Mac steeled himself with a deep breath; everything Robertson had said, everything he’d felt himself, all of his worries and cares seemed to hinge on his answer now. It was as though he’d been shown the way to revival, all he had to do was take the steps along its path. He wasn’t sure he could. But he wasn’t sure he could turn it down either.

He bit at his lips, took a deep breath, “What do I do?”

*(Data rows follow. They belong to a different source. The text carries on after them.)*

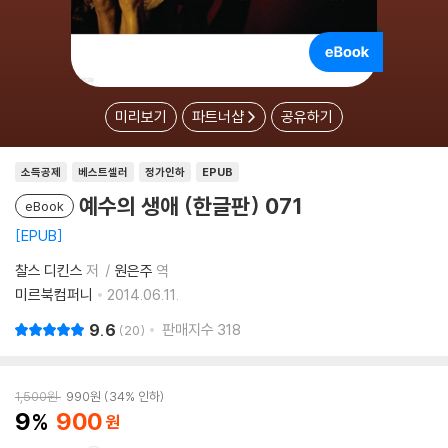
미리보기
파트너샵
공유하기
소득공제
베스트셀러
정가인하
EPUB
예수의 생애 (한글판) 071
eBook
EPUB
찰스 디킨스
저
원은주
역
미르북컴퍼니
2014.06.11.
9.6
판매지수
318
20
1,500
원
990
원
34% 인하
9
900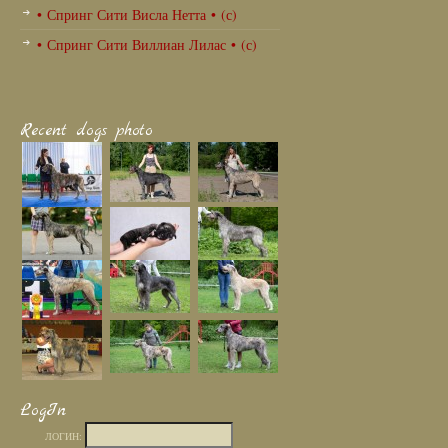
• Спринг Сити Висла Нетта • (с)
• Спринг Сити Виллиан Лилас • (с)
Recent dogs photo
LogIn
ЛОГИН: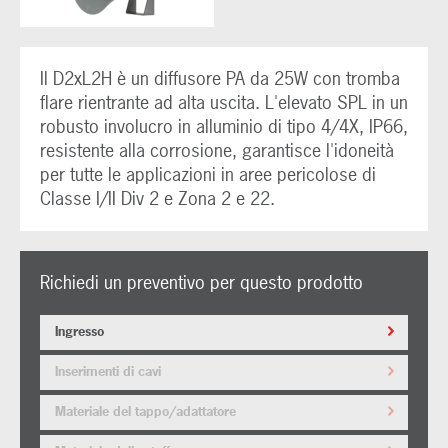
Il D2xL2H è un diffusore PA da 25W con tromba
flare rientrante ad alta uscita. L'elevato SPL in un
robusto involucro in alluminio di tipo 4/4X, IP66,
resistente alla corrosione, garantisce l'idoneità
per tutte le applicazioni in aree pericolose di
Classe I/II Div 2 e Zona 2 e 22.
Richiedi un preventivo per questo prodotto
Ingresso
Inserimenti di cavi
Materiale del tappo/adattatore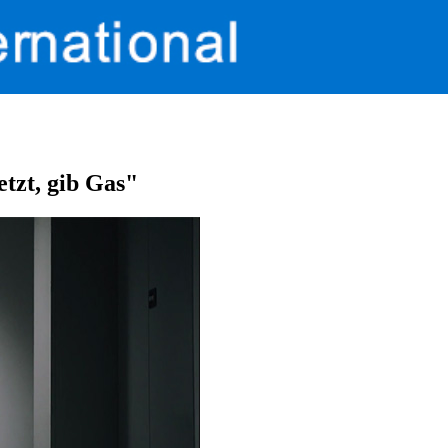
etzt, gib Gas"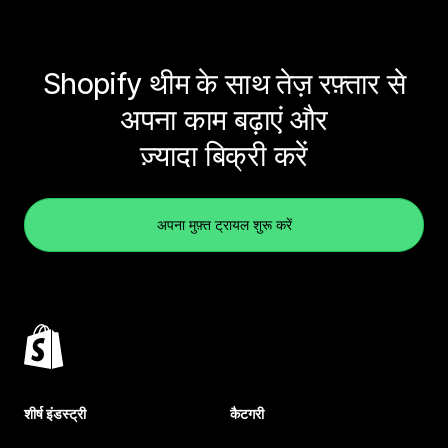
Shopify थीम के साथ तेज़ रफ़्तार से
अपना काम बढ़ाएं और
ज़्यादा बिक्री करें
अपना मुफ़्त ट्रायल शुरू करें
शीर्ष इंडस्ट्री
कैटगरी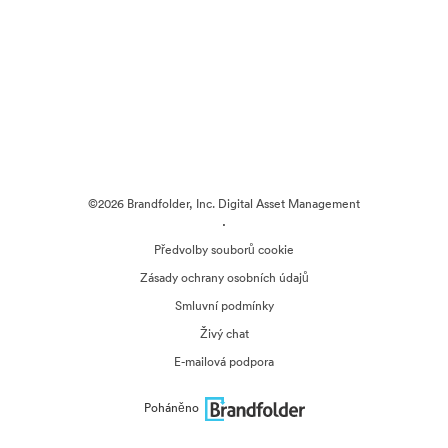
©2026 Brandfolder, Inc. Digital Asset Management
·
Předvolby souborů cookie
Zásady ochrany osobních údajů
Smluvní podmínky
Živý chat
E-mailová podpora
Poháněno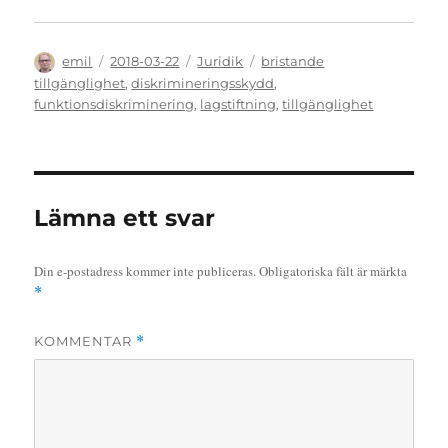
Författare
Publicerat
Kategorier
Etiketter
emil
2018-03-22
Juridik
bristande
den
tillgänglighet
,
diskrimineringsskydd
,
funktionsdiskriminering
,
lagstiftning
,
tillgänglighet
Lämna ett svar
Din e-postadress kommer inte publiceras.
Obligatoriska fält är märkta
*
KOMMENTAR
*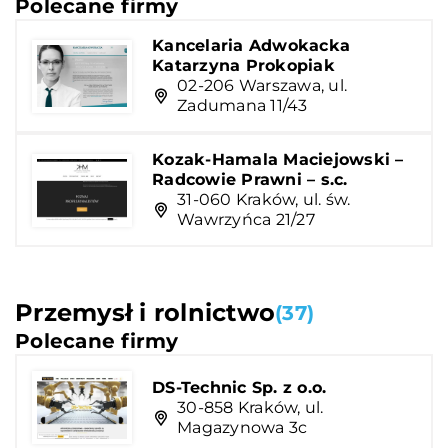
Polecane firmy
Kancelaria Adwokacka
Katarzyna Prokopiak
02-206 Warszawa, ul.
Zadumana 11/43
Kozak-Hamala Maciejowski –
Radcowie Prawni – s.c.
31-060 Kraków, ul. św.
Wawrzyńca 21/27
Przemysł i rolnictwo
(37)
Polecane firmy
DS-Technic Sp. z o.o.
30-858 Kraków, ul.
Magazynowa 3c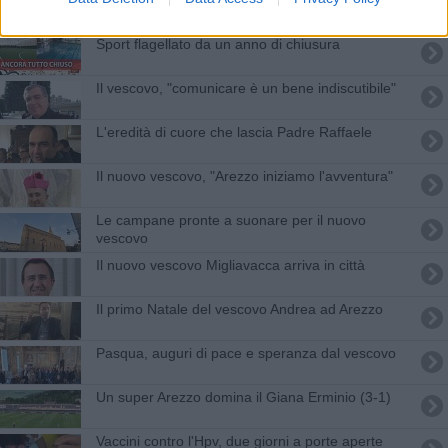
Sport flagellato da un anno di chiusura
Il vescovo, "comunicare è un bene indiscutibile"
L'eredità di cuore che lascia Padre Raffaele
Il nuovo vescovo, "Arezzo iniziamo l'avventura"
Le campane pronte a suonare per il nuovo
vescovo
Il nuovo vescovo Migliavacca arriva in città
Il primo Natale del vescovo Andrea ad Arezzo
Pasqua, auguri di pace e speranza dal vescovo
Un super Arezzo domina il Giana Erminio (3-1)
Vaccini contro l'Hpv, due giorni a porte aperte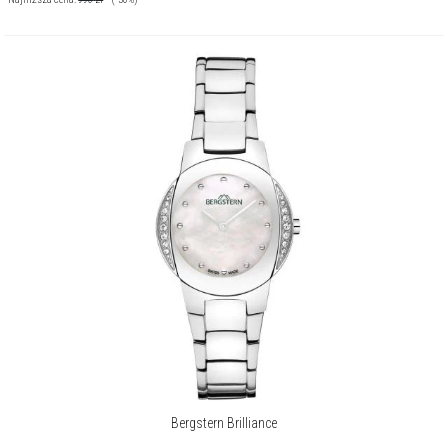
Bergstern Brilliance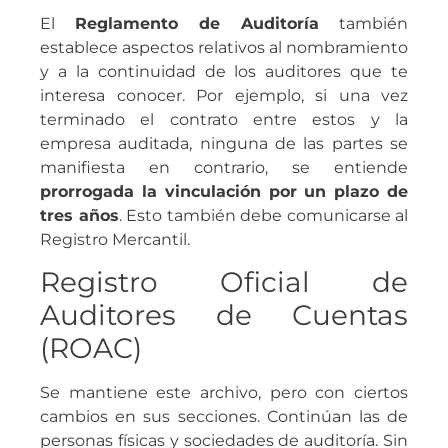
El
Reglamento de Auditoría
también
establece aspectos relativos al nombramiento
y a la continuidad de los auditores que te
interesa conocer. Por ejemplo, si una vez
terminado el contrato entre estos y la
empresa auditada, ninguna de las partes se
manifiesta en contrario, se entiende
prorrogada la vinculación por un plazo de
tres años
. Esto también debe comunicarse al
Registro Mercantil.
Registro Oficial de
Auditores de Cuentas
(ROAC)
Se mantiene este archivo, pero con ciertos
cambios en sus secciones. Continúan las de
personas físicas y sociedades de auditoría. Sin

Robertson smiled, lowered his hand, “Well, that’s the question, ain’t it?” He turned around slowly to grab his hat, “We all asked it then; what do we do to find our place, our way? Truth is, we had to carve it out. ‘N we did.” He lifted Mac’s jacket from the chair, “I expect, like we did, you’ll figure it out. You just gotta’ get there.” He handed it over, “Don’t forget your jacket, Mac.”

He extended an apprehensive hand, retrieved the jacket from Robertson, their eyes locked, “Wh-what if I can’t do it?”

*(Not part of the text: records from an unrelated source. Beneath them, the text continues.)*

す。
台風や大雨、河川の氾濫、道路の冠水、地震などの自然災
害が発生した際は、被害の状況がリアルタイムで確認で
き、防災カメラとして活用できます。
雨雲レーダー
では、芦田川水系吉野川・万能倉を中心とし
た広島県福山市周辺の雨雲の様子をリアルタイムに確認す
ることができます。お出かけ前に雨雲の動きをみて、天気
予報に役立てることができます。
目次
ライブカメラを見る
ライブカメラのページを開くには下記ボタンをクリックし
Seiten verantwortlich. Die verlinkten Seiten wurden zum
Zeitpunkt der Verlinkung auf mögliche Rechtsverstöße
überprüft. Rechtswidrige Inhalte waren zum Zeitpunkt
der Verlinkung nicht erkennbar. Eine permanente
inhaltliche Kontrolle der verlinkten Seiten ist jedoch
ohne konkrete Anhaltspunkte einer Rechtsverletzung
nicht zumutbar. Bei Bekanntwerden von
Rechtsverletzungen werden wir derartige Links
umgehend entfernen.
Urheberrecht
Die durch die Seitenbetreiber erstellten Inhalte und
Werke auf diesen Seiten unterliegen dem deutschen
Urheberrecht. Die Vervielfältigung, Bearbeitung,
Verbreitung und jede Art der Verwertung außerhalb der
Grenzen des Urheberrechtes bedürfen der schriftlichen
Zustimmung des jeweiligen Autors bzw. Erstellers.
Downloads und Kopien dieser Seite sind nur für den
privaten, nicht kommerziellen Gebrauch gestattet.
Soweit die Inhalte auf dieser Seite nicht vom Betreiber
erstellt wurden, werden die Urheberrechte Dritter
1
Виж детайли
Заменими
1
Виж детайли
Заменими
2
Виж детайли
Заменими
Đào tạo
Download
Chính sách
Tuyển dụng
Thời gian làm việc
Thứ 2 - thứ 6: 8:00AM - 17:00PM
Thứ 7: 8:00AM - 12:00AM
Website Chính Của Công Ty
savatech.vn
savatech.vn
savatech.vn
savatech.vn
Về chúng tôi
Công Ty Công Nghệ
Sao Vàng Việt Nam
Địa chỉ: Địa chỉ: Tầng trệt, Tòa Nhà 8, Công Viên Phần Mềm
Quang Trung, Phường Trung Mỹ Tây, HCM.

“My momma’ always said, ya’ never know ’til ‘ya try.” He glanced sideways with a bittersweet look, returned his eyes to Mac’s, “I kept that in my heart, followed it all my life. Who knows– maybe you can too.”

He lifted his hat to Mac’s chest, handed it over, and stepped away. Mac whirled to follow him, “Wait! John! How do I do it?”

Robertson was halfway across the room, smoky and transparent looking. He glanced back with a crooked smile, tipped an invisible hat forward, and disappeared.

“Mac?” A voice called behind him; it was the equally aged figure of Jake, his Paul around his neck, waiting to be plugged into scream. He gripped it in one hand beneath a plectrum, “You warmed up?”

Mac stared for a second, then looked to the hat, “Y-Yeah. I’m coming.”

Jake squinted at him, “Where’d you get the hat?”

Mac was breathless, “John Robertson.”

Jake snorted, “Pft, yeah, alright joker. C’mon, we gotta’ show to play.”

Mac slipped into the leather jacket, took a deep breath, then set the hat atop his head. A rush of power floored him, coursed through his veins as his ears honed in on the sounds of the distant crowd. He suddenly understood. He reached forward, tore the note off the mirror, balled it up, and tossed it away. He turned for the stage, disappeared from Tower-Blade’s green room.